Data excerpts Block Start

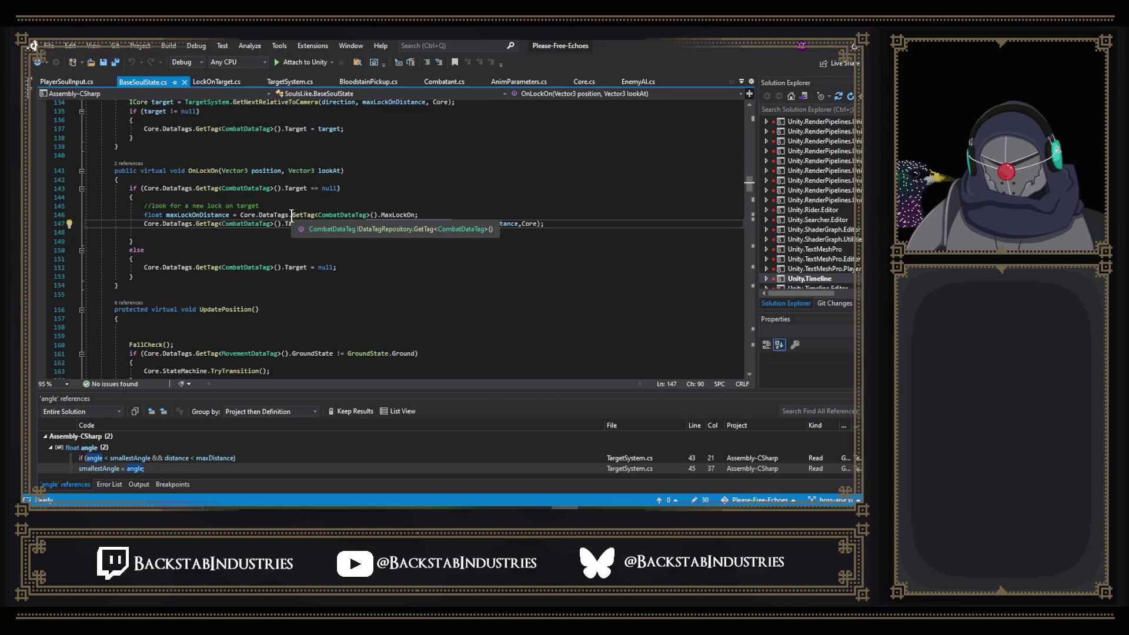
pyautogui.scroll(-6, 283, 245)
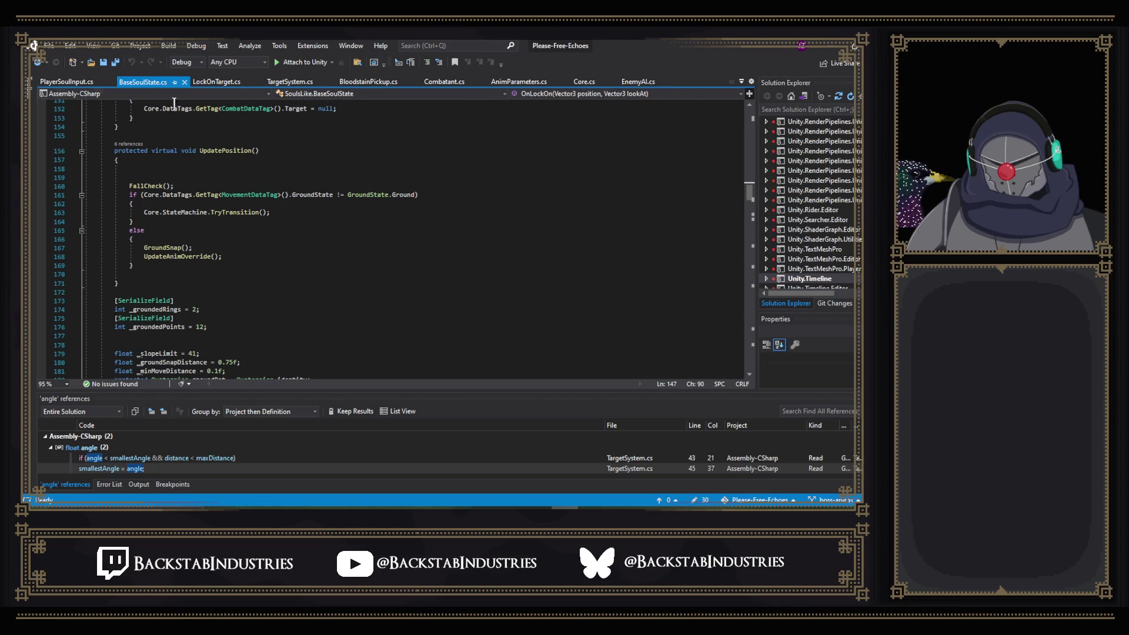
pyautogui.scroll(-10, 356, 198)
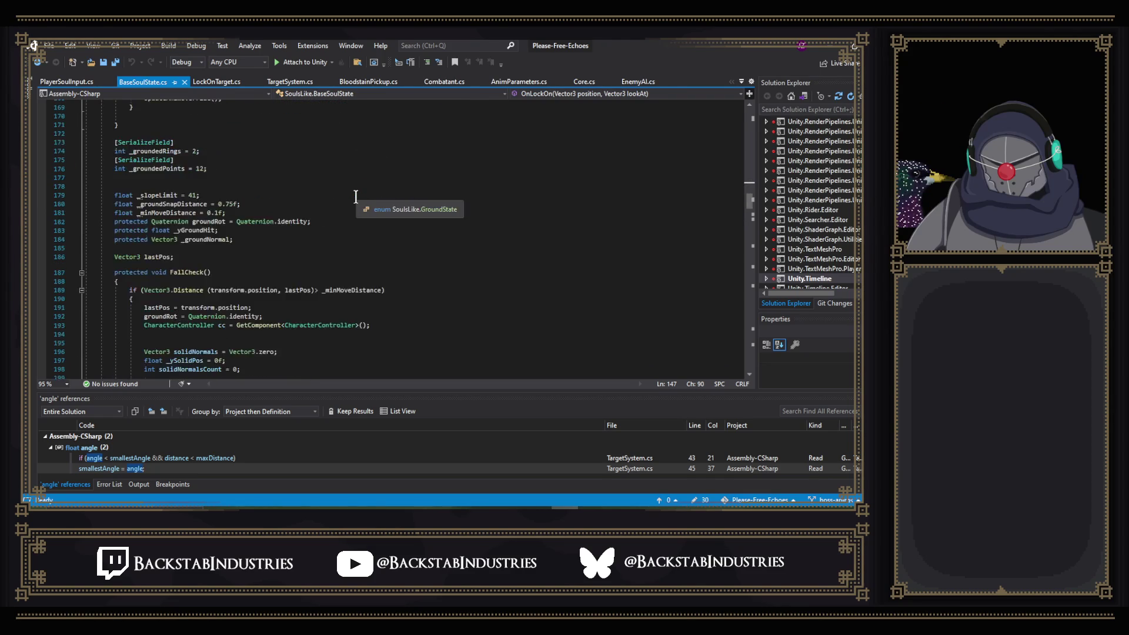
pyautogui.scroll(12, 356, 196)
pyautogui.scroll(6, 355, 197)
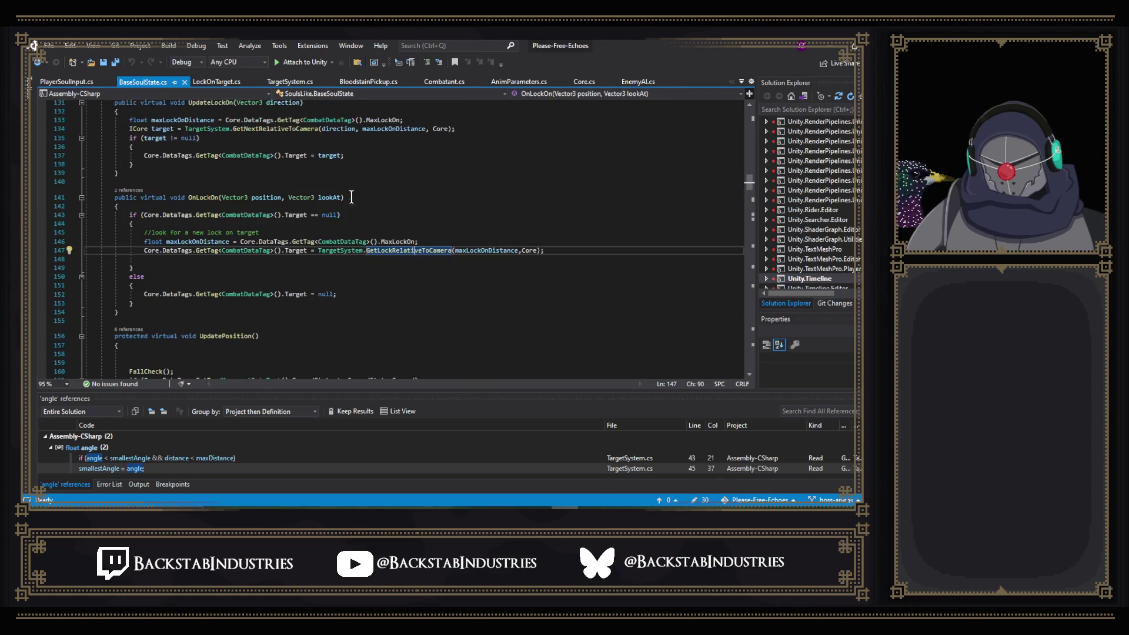
pyautogui.rightClick(294, 257)
pyautogui.click(296, 251)
# - Find all 17 references to CombatDataTag.Target, enlarge the results panel, and open LockOnUI.cs line 40
pyautogui.rightClick(295, 251)
pyautogui.click(334, 315)
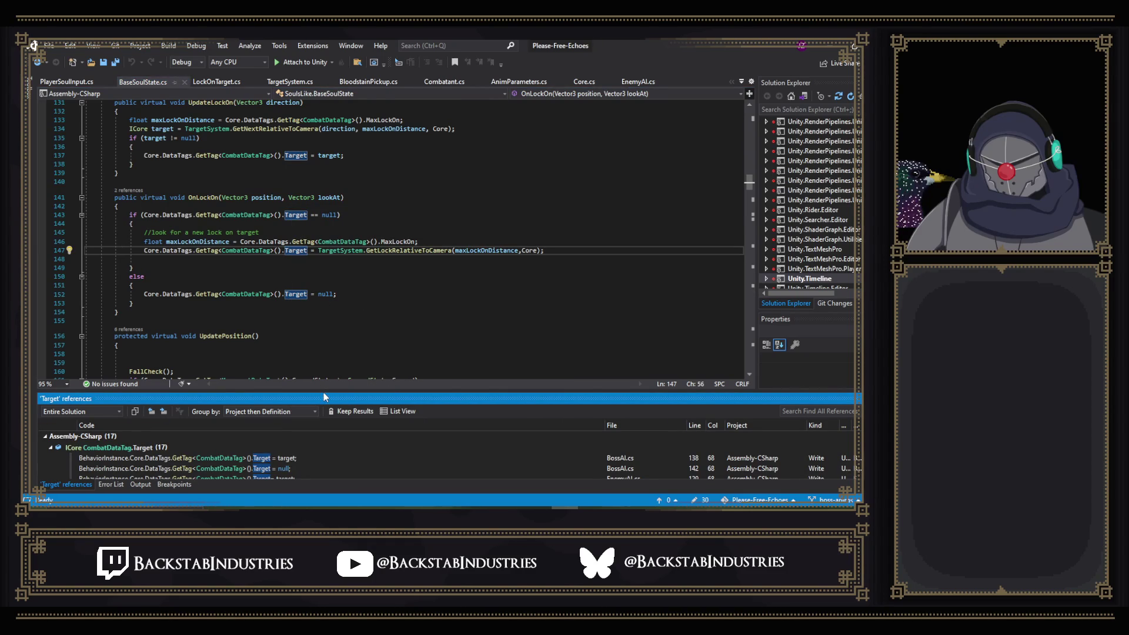
pyautogui.moveTo(324, 392)
pyautogui.mouseDown()
pyautogui.moveTo(325, 312)
pyautogui.moveTo(348, 269)
pyautogui.mouseUp()
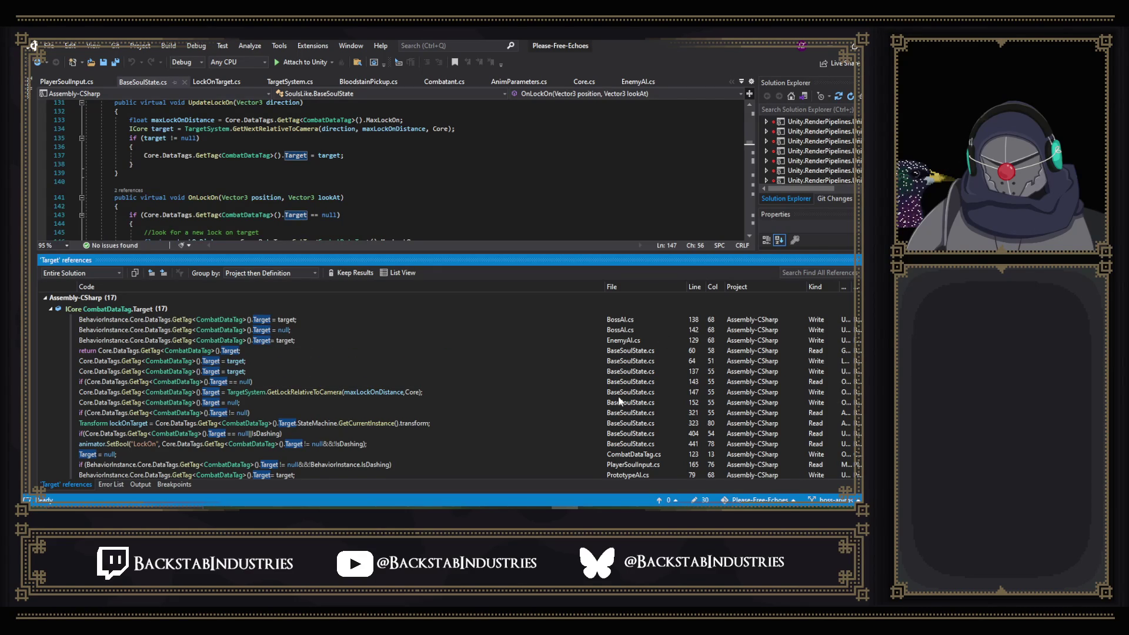
pyautogui.scroll(-1, 621, 402)
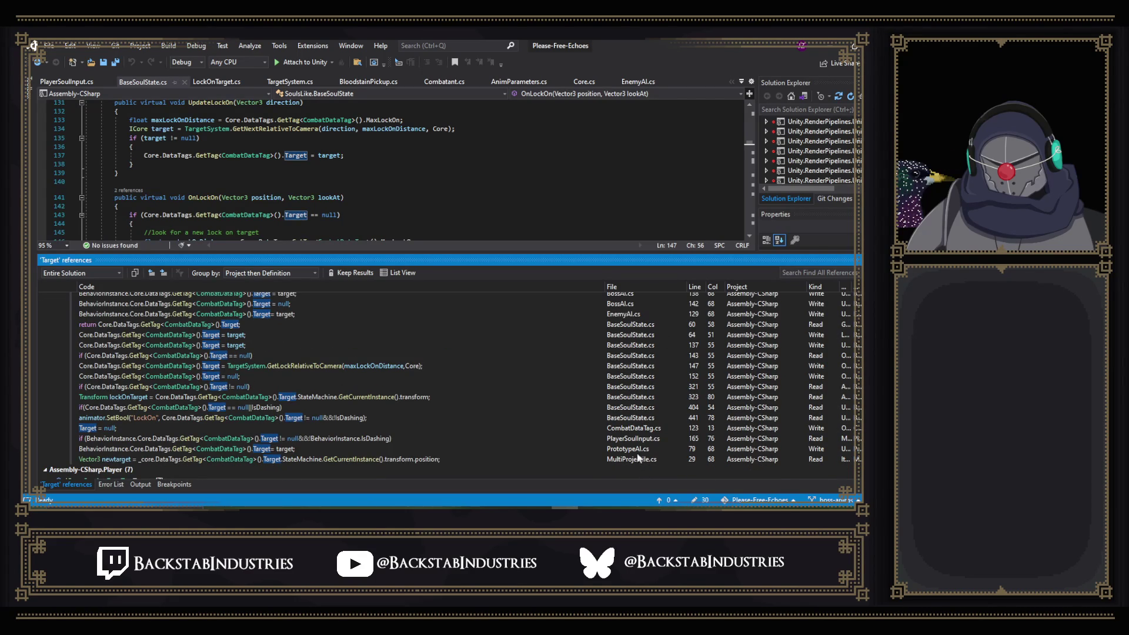
pyautogui.scroll(-3, 635, 431)
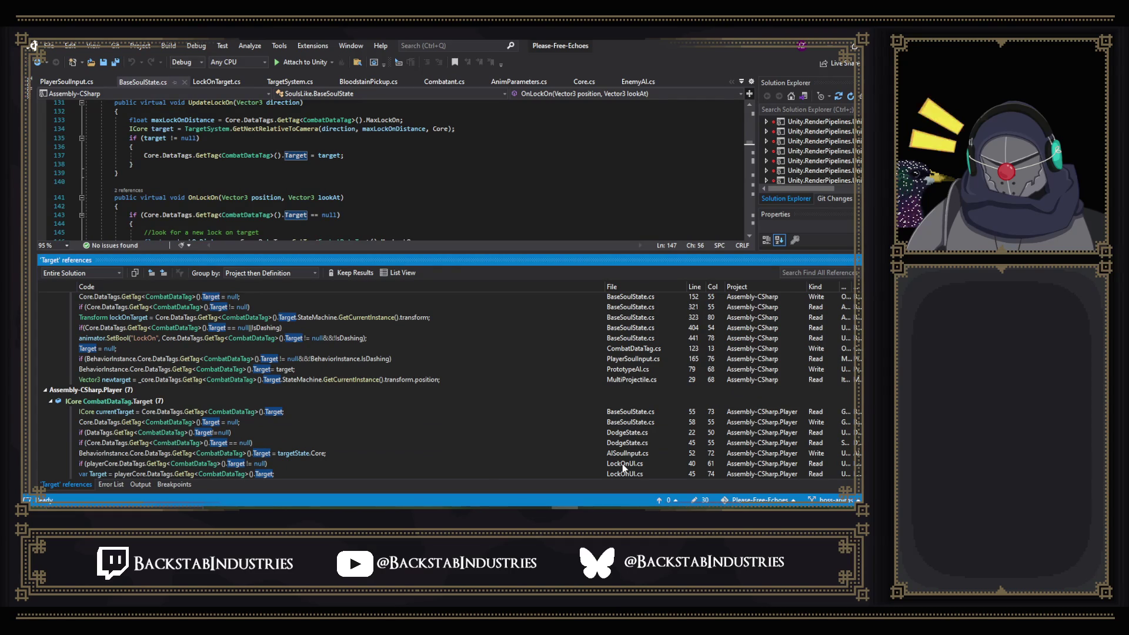
pyautogui.doubleClick(623, 464)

Data excerpts Block End

→ Prompt
Word for word, restate the lines from the one containing "pyautogui.scroll(12, 356, 196)" through the end of the listing, and nothing more. Skip the pictures.

→ Task response
pyautogui.scroll(12, 356, 196)
pyautogui.scroll(6, 355, 197)
pyautogui.rightClick(294, 257)
pyautogui.click(296, 251)
# - Find all 17 references to CombatDataTag.Target, enlarge the results panel, and open LockOnUI.cs line 40
pyautogui.rightClick(295, 251)
pyautogui.click(334, 315)
pyautogui.moveTo(324, 392)
pyautogui.mouseDown()
pyautogui.moveTo(325, 312)
pyautogui.moveTo(348, 269)
pyautogui.mouseUp()
pyautogui.scroll(-1, 621, 402)
pyautogui.scroll(-3, 635, 431)
pyautogui.doubleClick(623, 464)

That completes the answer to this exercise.